EXERCISE REQUIREMENTS: Write out the lines below as a JSON list of strings, one string per line, with blank lines left out.

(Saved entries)

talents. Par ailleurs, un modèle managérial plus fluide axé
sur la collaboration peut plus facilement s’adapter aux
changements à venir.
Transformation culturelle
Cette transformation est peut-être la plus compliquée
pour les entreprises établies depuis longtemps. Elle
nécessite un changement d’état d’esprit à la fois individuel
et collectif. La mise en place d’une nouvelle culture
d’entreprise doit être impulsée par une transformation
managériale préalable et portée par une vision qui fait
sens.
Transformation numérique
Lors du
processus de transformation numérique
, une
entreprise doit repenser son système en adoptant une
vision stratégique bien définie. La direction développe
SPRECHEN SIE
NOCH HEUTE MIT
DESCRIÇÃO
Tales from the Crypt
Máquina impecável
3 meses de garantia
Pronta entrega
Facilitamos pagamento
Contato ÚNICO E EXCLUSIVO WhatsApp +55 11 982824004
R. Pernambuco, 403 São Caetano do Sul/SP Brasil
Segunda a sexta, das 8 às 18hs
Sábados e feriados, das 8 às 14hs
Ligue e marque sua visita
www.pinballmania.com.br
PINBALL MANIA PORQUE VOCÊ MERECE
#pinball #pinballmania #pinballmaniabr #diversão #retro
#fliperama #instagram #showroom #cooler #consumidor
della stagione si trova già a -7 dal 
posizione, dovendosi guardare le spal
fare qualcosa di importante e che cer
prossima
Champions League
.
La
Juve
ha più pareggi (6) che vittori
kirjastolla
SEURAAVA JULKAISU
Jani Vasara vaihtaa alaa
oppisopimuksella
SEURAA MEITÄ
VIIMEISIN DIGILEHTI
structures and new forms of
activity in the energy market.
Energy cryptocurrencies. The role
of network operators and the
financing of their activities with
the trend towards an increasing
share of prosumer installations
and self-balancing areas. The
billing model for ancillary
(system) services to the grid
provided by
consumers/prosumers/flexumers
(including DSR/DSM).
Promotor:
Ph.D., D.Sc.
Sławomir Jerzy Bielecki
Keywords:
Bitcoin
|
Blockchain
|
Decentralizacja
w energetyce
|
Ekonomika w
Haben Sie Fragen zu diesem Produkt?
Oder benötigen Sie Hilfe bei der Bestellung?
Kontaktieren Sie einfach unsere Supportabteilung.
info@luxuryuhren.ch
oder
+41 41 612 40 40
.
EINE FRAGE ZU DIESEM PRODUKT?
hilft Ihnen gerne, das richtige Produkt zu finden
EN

SOLUTION TO THE EXERCISE:
[
  "talents. Par ailleurs, un modèle managérial plus fluide axé",
  "sur la collaboration peut plus facilement s’adapter aux",
  "changements à venir.",
  "Transformation culturelle",
  "Cette transformation est peut-être la plus compliquée",
  "pour les entreprises établies depuis longtemps. Elle",
  "nécessite un changement d’état d’esprit à la fois individuel",
  "et collectif. La mise en place d’une nouvelle culture",
  "d’entreprise doit être impulsée par une transformation",
  "managériale préalable et portée par une vision qui fait",
  "sens.",
  "Transformation numérique",
  "Lors du",
  "processus de transformation numérique",
  ", une",
  "entreprise doit repenser son système en adoptant une",
  "vision stratégique bien définie. La direction développe",
  "SPRECHEN SIE",
  "NOCH HEUTE MIT",
  "DESCRIÇÃO",
  "Tales from the Crypt",
  "Máquina impecável",
  "3 meses de garantia",
  "Pronta entrega",
  "Facilitamos pagamento",
  "Contato ÚNICO E EXCLUSIVO WhatsApp +55 11 982824004",
  "R. Pernambuco, 403 São Caetano do Sul/SP Brasil",
  "Segunda a sexta, das 8 às 18hs",
  "Sábados e feriados, das 8 às 14hs",
  "Ligue e marque sua visita",
  "www.pinballmania.com.br",
  "PINBALL MANIA PORQUE VOCÊ MERECE",
  "#pinball #pinballmania #pinballmaniabr #diversão #retro",
  "#fliperama #instagram #showroom #cooler #consumidor",
  "della stagione si trova già a -7 dal ",
  "posizione, dovendosi guardare le spal",
  "fare qualcosa di importante e che cer",
  "prossima",
  "Champions League",
  ".",
  "La",
  "Juve",
  "ha più pareggi (6) che vittori",
  "kirjastolla",
  "SEURAAVA JULKAISU",
  "Jani Vasara vaihtaa alaa",
  "oppisopimuksella",
  "SEURAA MEITÄ",
  "VIIMEISIN DIGILEHTI",
  "structures and new forms of",
  "activity in the energy market.",
  "Energy cryptocurrencies. The role",
  "of network operators and the",
  "financing of their activities with",
  "the trend towards an increasing",
  "share of prosumer installations",
  "and self-balancing areas. The",
  "billing model for ancillary",
  "(system) services to the grid",
  "provided by",
  "consumers/prosumers/flexumers",
  "(including DSR/DSM).",
  "Promotor:",
  "Ph.D., D.Sc.",
  "Sławomir Jerzy Bielecki",
  "Keywords:",
  "Bitcoin",
  "|",
  "Blockchain",
  "|",
  "Decentralizacja",
  "w energetyce",
  "|",
  "Ekonomika w",
  "Haben Sie Fragen zu diesem Produkt?",
  "Oder benötigen Sie Hilfe bei der Bestellung?",
  "Kontaktieren Sie einfach unsere Supportabteilung.",
  "info@luxuryuhren.ch",
  "oder",
  "+41 41 612 40 40",
  ".",
  "EINE FRAGE ZU DIESEM PRODUKT?",
  "hilft Ihnen gerne, das richtige Produkt zu finden",
  "EN"
]